Negoceio, assim, a paz e a guerra. Não posso negociar contigo. Tenho
desconfiança e sinto pena. Observo tua tristeza mas aguardo teu
ataque e temo ter também de te matar. Eu já não o quero. Mas julgo
ainda ser obrigado. Matarei qualquer animal triste que enfureça por
erro contra os abaeté. Eu matarei qualquer animal que enfureça por
desespero contra os abaeté. E serei sempre abençoado por isso. Eu
negoceio paz e guerra, mas não serei tentado. Mantenho os sentidos
em dobro. Sou o dobro de um guerreiro quando pondero tua vida, teus
gestos, tuas palavras tantas sem descodificar, teu jeito soturno, ao
abandono mas com músculo para partir um inimigo em ossos pequenos.
O
negro, sem entender o que significavam tais palavras, melhorou seu
pedido:
serei
teu amigo até que saibas ser meu amigo também.
Honra,
sem resposta, sentiu o significado daquelas palavras como o mais belo
que já escutara. Acelerou o pé. Não aceitava que a língua do
branco trouxesse qualquer gentileza. Era uma língua suja, maldosa,
estaria claramente a enganá-lo com astúcia para o derrotar. Meio da
Noite sorriu. Entoou:
tenho
treze anos, sou mais velho do que as tuas doze estações quentes. Eu
posso ensinar muita coisa acerca de acordos, rapaz branco. Eu posso
ensinar muita coisa.
Para
Honra, esse conceito de anos para medir o tempo era absurdo e
perigoso. Não existia. Única coisa que entoou:
não
repitas essas falsidades. O tempo é inteiro sem idade. Idade é
custo das coisas vivas. O tempo é vocábulo da Verdadeiríssima
Divindade, não se deixa capturar em conta alguma. Podes contar o
aquecimento das estações, não podes contar o tempo nem obrigá-lo
a repetir-se. Ele é livre de teu pensamento e de teu gesto.
O
feio negro, já correndo também, repetia:
fiz
treze anos há muito. Não sei exactamente quando, sei que nasci nas
festas dos santos brancos.
Para
o feio branco, aquelas ideias eram ofensivas. A mata poderia
puni-los. Se não cuidassem de respeitar o órgão vital, algum
predador haveria de nascer diante deles para os devorar. Em corrida,
assomaram ao areal, onde os guerreiros mais robustos trabalhavam as
pirogas e os receberam com alarido. Honra, por orgulho, afastou-se do
negro. Caminhou para o mais distante possível. E viu como Pé de
Urutago emudeceu. O guerreiro com vocação para o voo emudeceu,
sempre bravo a escavar o tronco já quase pronto.
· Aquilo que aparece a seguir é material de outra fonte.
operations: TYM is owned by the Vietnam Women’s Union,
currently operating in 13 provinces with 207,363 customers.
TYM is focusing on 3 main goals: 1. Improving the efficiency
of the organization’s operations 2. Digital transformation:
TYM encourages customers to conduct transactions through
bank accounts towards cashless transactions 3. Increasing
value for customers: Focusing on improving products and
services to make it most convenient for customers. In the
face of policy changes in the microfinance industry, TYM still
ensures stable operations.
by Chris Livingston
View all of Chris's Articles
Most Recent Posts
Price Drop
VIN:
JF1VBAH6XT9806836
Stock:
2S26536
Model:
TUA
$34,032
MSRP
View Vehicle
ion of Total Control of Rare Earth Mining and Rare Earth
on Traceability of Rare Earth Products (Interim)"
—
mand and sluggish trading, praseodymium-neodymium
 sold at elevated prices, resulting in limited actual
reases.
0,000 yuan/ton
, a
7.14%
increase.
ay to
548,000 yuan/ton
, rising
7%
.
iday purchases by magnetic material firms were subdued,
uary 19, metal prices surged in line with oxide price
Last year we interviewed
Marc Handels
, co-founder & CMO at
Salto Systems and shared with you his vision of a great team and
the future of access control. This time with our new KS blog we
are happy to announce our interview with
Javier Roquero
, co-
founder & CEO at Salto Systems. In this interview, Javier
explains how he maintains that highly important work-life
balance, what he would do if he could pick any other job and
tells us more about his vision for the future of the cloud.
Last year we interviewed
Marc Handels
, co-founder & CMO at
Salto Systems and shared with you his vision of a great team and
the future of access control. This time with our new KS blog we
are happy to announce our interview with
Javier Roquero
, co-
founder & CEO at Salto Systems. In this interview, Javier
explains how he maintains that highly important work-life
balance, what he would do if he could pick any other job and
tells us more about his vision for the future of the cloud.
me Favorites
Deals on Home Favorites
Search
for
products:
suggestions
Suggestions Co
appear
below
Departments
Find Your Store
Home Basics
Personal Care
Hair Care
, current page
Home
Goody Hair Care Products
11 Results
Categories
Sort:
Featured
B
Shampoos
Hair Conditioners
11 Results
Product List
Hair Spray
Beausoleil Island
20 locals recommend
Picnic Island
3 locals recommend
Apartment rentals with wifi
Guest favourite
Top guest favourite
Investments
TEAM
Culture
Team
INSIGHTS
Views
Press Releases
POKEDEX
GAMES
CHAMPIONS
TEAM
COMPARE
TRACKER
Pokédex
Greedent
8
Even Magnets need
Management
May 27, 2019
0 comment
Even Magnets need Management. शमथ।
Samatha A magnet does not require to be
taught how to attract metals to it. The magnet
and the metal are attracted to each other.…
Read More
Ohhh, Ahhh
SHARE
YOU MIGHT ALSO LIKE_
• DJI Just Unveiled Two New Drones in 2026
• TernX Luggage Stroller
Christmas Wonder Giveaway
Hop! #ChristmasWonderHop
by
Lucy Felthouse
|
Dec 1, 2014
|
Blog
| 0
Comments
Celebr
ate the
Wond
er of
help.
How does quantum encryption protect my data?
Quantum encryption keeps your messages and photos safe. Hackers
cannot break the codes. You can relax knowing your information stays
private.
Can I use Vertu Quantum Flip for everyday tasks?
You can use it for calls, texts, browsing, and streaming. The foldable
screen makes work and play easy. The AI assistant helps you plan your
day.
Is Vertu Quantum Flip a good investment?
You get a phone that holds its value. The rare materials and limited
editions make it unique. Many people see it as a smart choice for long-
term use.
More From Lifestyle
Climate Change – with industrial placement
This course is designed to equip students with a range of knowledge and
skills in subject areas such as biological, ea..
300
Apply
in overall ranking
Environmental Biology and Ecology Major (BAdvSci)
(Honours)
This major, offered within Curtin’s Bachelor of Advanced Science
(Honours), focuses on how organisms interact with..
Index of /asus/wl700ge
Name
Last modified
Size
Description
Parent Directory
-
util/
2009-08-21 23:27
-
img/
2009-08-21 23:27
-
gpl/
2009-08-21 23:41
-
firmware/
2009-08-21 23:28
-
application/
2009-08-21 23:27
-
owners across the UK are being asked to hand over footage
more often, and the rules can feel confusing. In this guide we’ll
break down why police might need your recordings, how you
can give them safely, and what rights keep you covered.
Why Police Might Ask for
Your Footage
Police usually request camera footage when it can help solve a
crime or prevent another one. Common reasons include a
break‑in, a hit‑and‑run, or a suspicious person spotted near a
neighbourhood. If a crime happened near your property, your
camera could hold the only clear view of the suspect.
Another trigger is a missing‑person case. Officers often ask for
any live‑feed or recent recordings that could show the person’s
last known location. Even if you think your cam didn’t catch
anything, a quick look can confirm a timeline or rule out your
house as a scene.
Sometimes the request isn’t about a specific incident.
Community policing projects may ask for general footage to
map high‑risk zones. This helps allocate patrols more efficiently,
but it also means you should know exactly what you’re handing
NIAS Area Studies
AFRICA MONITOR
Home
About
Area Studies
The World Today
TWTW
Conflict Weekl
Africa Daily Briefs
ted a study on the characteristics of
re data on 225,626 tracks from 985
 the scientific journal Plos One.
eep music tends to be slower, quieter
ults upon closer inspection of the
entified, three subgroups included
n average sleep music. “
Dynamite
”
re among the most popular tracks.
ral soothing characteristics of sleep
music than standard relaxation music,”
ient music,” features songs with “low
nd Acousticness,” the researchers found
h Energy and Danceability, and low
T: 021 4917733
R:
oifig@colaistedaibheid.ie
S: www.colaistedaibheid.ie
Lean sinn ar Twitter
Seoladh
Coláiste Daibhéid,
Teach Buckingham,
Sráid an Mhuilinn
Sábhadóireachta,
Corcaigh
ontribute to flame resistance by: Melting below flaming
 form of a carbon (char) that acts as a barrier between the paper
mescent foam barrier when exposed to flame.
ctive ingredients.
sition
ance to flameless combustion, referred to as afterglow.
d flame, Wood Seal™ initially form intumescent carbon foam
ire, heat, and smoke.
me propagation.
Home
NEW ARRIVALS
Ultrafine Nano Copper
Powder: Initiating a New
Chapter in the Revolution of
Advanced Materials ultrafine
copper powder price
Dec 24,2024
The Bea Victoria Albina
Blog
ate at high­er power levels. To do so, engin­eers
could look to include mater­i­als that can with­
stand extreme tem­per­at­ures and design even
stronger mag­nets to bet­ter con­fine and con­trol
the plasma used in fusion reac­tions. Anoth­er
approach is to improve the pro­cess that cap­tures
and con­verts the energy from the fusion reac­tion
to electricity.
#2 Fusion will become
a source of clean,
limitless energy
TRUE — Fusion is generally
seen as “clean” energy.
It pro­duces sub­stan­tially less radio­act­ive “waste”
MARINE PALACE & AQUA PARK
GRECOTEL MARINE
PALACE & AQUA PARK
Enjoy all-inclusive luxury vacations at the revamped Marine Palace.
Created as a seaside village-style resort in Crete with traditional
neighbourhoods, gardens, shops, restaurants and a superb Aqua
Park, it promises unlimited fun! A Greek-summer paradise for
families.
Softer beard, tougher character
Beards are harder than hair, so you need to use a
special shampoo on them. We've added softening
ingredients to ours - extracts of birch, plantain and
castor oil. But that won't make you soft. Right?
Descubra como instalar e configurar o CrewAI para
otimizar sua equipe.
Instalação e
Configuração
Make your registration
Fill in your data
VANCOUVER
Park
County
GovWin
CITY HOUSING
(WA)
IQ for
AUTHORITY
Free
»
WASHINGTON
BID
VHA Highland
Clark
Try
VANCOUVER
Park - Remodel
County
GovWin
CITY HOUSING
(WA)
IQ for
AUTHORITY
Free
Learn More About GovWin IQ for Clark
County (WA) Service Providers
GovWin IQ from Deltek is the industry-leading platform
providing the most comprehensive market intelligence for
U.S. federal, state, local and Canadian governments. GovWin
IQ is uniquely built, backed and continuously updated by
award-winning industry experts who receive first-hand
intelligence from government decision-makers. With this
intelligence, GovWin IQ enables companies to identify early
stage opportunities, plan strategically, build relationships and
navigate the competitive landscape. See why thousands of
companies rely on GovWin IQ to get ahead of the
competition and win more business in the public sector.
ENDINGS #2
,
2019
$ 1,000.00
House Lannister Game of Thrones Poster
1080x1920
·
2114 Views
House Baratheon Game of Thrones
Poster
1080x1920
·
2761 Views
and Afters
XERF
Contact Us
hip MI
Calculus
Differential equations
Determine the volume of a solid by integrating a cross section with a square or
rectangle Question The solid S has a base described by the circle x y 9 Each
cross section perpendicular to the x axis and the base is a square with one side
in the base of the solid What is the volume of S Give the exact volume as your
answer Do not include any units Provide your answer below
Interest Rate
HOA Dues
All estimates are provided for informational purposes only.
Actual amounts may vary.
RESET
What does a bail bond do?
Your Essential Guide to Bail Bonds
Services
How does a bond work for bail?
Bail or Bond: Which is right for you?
Quando Meio da
Noite viu Pé de Urutago, ali mesmo visto diante de seus olhos,
entoou na impenetrável língua branca:
Honra,
conheço este tão grande. Eu vi como fazia alguma coisa estranha na
mata branca. Na mata branca, Honra.
O
guerreiro sempre ferido, humilhado de tão grande confiança com o
animal negro, calou. Respondeu nada. Escavou o tronco sem resposta
para ser um abaeté absolutamente normal.
Por
vezes, tinha ainda a impressão de ser tocado. Alguém tangia seu
corpo, mas havia ninguém. Olhava em redor e era ninguém. Os outros
atarefavam e o guerreiro branco se esfregava para manter a pele
limpa. Talvez fosse algum insecto. Algum bicho subindo sua perna. Um
bicho que voasse logo depois, muito antes de ser visto.